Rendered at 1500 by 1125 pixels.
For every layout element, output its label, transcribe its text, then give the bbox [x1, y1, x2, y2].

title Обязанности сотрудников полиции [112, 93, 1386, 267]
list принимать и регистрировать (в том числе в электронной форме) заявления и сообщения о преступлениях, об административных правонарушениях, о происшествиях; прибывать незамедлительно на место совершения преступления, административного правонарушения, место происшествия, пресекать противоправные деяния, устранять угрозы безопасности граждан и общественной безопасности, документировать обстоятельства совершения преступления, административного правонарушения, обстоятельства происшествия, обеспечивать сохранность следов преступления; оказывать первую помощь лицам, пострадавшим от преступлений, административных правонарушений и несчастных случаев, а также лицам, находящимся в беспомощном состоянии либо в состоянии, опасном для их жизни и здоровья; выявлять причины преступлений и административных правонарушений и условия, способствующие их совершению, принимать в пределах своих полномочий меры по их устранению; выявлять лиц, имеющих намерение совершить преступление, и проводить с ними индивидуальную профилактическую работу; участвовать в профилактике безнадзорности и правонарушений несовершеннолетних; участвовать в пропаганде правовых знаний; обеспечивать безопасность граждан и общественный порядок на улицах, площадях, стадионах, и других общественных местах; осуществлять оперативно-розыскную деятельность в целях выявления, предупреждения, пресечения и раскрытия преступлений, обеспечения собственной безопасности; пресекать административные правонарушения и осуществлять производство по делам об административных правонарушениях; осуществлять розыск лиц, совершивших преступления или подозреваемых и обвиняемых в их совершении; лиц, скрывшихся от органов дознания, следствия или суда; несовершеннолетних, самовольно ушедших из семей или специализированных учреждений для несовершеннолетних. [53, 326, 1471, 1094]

################

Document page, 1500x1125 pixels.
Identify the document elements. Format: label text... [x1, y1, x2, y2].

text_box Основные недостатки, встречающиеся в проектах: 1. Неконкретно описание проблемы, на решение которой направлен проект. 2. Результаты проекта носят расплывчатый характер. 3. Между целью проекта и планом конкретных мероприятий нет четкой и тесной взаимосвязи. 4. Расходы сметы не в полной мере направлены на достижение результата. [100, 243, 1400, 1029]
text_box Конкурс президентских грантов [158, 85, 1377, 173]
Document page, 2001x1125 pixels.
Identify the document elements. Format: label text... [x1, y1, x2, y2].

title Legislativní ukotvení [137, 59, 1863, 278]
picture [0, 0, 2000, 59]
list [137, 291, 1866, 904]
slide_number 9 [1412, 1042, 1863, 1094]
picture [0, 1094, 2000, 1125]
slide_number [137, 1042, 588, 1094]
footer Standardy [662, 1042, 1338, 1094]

################

Within the listing above, work out how many lines contain the string "page", and reply with that number only.

» The answer
2